What is expected: Please render the part that opens with the line containing "VOTRE MESSAGE" and closes with the line containing "Pressestelle KfW Capital", both included, as a JSON list of strings with one string per line. Skip blank lines and leave the pictures out.

Data supplied:
——————————

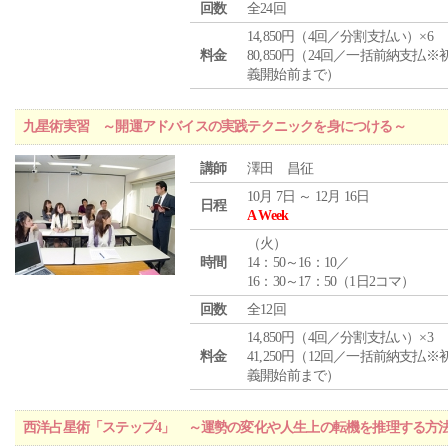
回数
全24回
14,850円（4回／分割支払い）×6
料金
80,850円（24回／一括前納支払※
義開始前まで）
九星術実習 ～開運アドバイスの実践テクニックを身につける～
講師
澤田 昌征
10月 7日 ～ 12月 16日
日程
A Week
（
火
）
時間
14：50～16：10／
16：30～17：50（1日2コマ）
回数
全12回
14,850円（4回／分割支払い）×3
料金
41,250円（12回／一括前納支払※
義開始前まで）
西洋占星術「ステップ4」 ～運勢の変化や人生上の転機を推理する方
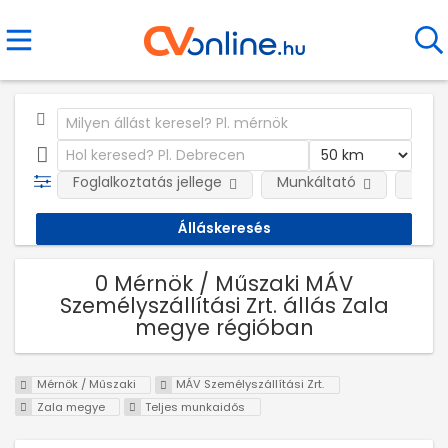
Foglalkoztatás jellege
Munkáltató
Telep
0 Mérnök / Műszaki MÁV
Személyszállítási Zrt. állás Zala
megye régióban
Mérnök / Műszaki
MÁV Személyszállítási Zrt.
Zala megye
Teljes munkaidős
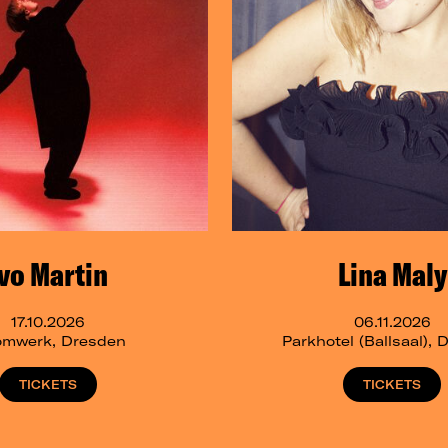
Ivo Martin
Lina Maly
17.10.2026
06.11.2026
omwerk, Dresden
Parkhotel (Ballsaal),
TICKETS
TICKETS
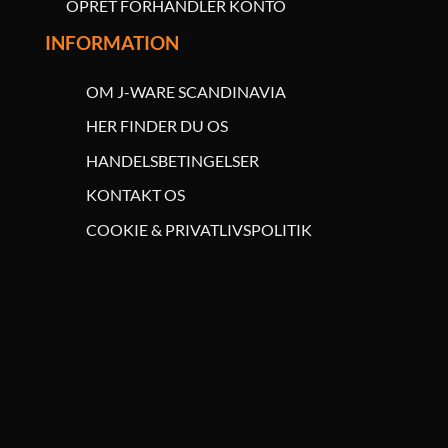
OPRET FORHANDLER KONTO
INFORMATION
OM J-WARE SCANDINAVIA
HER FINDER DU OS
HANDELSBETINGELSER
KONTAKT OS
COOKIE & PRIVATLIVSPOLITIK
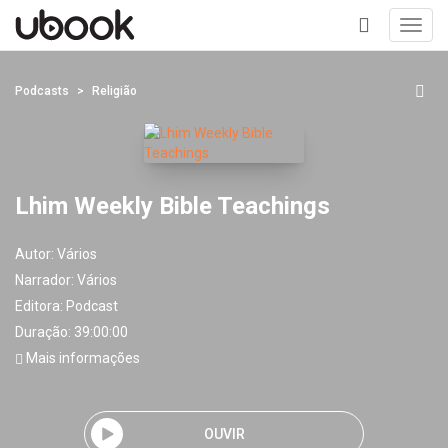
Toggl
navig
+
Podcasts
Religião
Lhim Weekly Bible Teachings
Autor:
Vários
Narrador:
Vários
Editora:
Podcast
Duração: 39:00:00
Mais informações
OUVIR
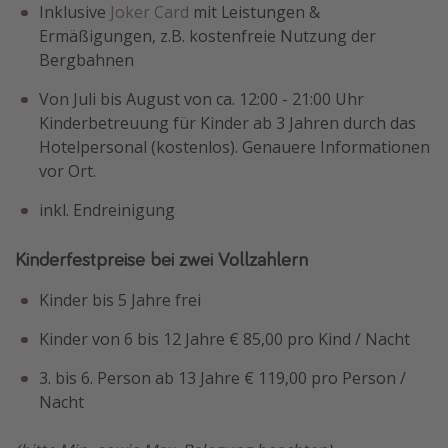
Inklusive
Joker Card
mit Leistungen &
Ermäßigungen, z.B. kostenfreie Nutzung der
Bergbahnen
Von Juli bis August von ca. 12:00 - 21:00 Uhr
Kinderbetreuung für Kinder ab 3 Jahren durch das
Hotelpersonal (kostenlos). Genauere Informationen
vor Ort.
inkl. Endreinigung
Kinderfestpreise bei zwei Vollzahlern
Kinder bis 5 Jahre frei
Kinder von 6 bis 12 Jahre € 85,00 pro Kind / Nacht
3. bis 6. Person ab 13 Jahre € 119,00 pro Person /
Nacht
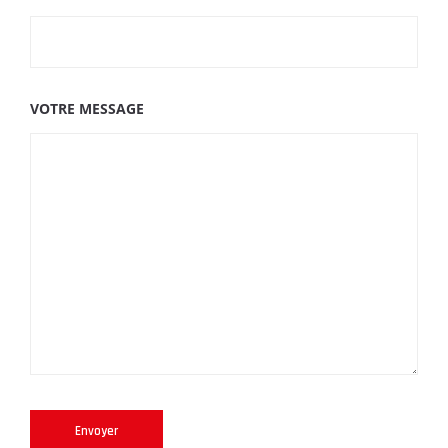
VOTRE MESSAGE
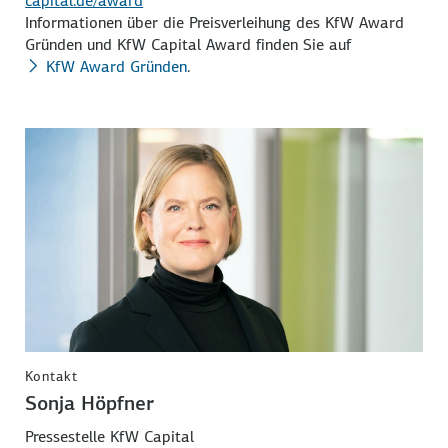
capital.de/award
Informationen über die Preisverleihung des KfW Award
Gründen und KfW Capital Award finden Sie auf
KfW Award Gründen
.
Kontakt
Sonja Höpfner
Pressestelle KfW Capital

——————————

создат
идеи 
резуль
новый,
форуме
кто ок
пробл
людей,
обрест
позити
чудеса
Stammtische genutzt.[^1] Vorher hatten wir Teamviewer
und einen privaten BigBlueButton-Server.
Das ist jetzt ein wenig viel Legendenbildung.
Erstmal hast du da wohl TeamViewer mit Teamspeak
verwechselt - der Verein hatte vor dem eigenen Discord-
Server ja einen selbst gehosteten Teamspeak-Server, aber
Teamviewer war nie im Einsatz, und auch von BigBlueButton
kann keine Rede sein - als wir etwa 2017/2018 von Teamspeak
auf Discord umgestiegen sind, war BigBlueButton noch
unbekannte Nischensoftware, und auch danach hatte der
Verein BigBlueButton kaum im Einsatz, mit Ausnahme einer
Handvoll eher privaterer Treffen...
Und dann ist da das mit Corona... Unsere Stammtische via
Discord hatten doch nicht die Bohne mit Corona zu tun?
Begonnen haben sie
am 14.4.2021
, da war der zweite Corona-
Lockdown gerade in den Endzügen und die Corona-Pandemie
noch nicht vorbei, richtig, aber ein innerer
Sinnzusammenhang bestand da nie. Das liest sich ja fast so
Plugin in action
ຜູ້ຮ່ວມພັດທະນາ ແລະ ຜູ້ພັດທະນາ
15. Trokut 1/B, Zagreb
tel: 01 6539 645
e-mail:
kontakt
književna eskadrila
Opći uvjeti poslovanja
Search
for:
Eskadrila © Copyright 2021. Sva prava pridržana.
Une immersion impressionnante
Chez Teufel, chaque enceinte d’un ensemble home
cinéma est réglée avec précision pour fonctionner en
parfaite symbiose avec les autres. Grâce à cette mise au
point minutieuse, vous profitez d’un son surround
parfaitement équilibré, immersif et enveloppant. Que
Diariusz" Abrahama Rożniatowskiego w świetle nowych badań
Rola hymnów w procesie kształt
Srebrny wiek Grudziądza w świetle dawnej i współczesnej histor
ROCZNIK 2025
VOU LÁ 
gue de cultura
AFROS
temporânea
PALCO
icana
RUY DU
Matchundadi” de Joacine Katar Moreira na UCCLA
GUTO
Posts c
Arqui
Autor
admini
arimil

——————————

Answer section:
[
  "VOTRE MESSAGE",
  "capital.de/award",
  "Informationen über die Preisverleihung des KfW Award",
  "Gründen und KfW Capital Award finden Sie auf",
  "KfW Award Gründen",
  ".",
  "Kontakt",
  "Sonja Höpfner",
  "Pressestelle KfW Capital"
]